Un Estado que cobra impuestos no es autoritario; es un Estado que ejerce soberanía frente al privilegio. En cambio, un Estado que renuncia a cobrar a los poderosos y carga el peso sobre los contribuyentes cautivos se convierte en un Estado profundamente desigual.

Este debate debería llevarnos a reflexionar: ¿por qué pagar impuestos se percibe como sospechoso, mientras evadirlos o cuestionarlos se ve como signo de inteligencia o rebeldía? Quizá porque, durante décadas, el Estado mexicano no ha sabido construir una cultura de reciprocidad.

Muchos ciudadanos no ven los beneficios de sus contribuciones, y ese vacío lo aprovechan quienes buscan minar la confianza pública. Es fácil convencer a alguien de que “no pague” cuando siente que no recibe nada a cambio. Pero la solución no es negar la tributación, sino exigir que el Estado esté a la altura de lo que cobra.

Si queremos un país más justo, el reto no es eliminar impuestos, sino hacerlos más equitativos y transparentes. Que cada ciudadano vea en qué se usan, por qué se pagan y a quién benefician. La transparencia fiscal es nuestra mejor defensa frente a la demagogia. Porque el discurso de que “nadie debe pagar impuestos” no propone libertad, sino anarquía; no impulsa justicia, sino privilegio.

El Boston Tea Party fue una rebelión de ciudadanos sin representación. Hoy, en cambio, quienes cuestionan el cobro de impuestos son corporativos con amplia representación, acceso privilegiado a los tribunales, décadas de condonaciones y la capacidad de litigar indefinidamente sus adeudos.

Por eso lo que presenciamos ahora es distinto: es el intento de algunos de convertir su interés particular en causa colectiva, disfrazando de rebeldía lo que en realidad es resistencia a la rendición de cuentas.

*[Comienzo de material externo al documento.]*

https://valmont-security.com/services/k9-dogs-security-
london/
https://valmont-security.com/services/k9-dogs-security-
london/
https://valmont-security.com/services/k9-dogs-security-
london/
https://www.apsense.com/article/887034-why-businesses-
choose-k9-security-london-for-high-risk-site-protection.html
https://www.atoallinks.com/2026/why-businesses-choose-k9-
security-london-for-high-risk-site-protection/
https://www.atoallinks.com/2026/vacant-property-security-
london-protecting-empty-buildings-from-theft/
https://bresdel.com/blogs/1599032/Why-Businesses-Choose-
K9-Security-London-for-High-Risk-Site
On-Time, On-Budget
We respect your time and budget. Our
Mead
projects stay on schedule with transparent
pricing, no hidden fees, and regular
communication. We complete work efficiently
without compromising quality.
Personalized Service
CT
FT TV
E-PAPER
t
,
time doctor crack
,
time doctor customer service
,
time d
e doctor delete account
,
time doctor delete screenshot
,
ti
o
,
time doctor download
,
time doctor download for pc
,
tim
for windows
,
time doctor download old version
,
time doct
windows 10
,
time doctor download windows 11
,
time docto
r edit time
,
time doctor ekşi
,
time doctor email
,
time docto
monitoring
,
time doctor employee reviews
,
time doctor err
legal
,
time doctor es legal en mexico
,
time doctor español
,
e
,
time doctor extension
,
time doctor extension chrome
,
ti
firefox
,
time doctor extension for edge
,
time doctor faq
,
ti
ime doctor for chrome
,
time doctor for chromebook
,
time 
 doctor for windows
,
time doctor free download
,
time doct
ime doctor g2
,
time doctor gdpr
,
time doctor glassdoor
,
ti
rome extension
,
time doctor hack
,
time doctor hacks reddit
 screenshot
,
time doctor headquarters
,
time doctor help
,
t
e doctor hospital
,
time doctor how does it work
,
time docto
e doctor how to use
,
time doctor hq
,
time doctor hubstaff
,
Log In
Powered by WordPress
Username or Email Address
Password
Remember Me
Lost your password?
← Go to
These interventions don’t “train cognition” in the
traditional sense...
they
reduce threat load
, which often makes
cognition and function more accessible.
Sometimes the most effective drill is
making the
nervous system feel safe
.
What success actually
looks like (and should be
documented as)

La verdadera revolución fiscal no consiste en dejar de pagar, sino en lograr que pagar valga la pena. Que el ciudadano no tema al fisco, pero tampoco lo desdeñe; que entienda que detrás de cada impuesto hay un hospital abierto, un maestro pagado, una calle iluminada.

Esa es la paradoja de nuestro tiempo: el discurso de libertad fiscal se vuelve más atractivo justo cuando más necesitamos solidaridad. Y mientras se celebra a quienes defienden su derecho a no pagar, se olvida a quienes, con cada deducción de nómina, mantienen de pie a este país.

Al final, la verdadera injusticia no está en el impuesto, sino en el privilegio. Y ningún disfraz de víctima podrá ocultarlo por mucho tiempo.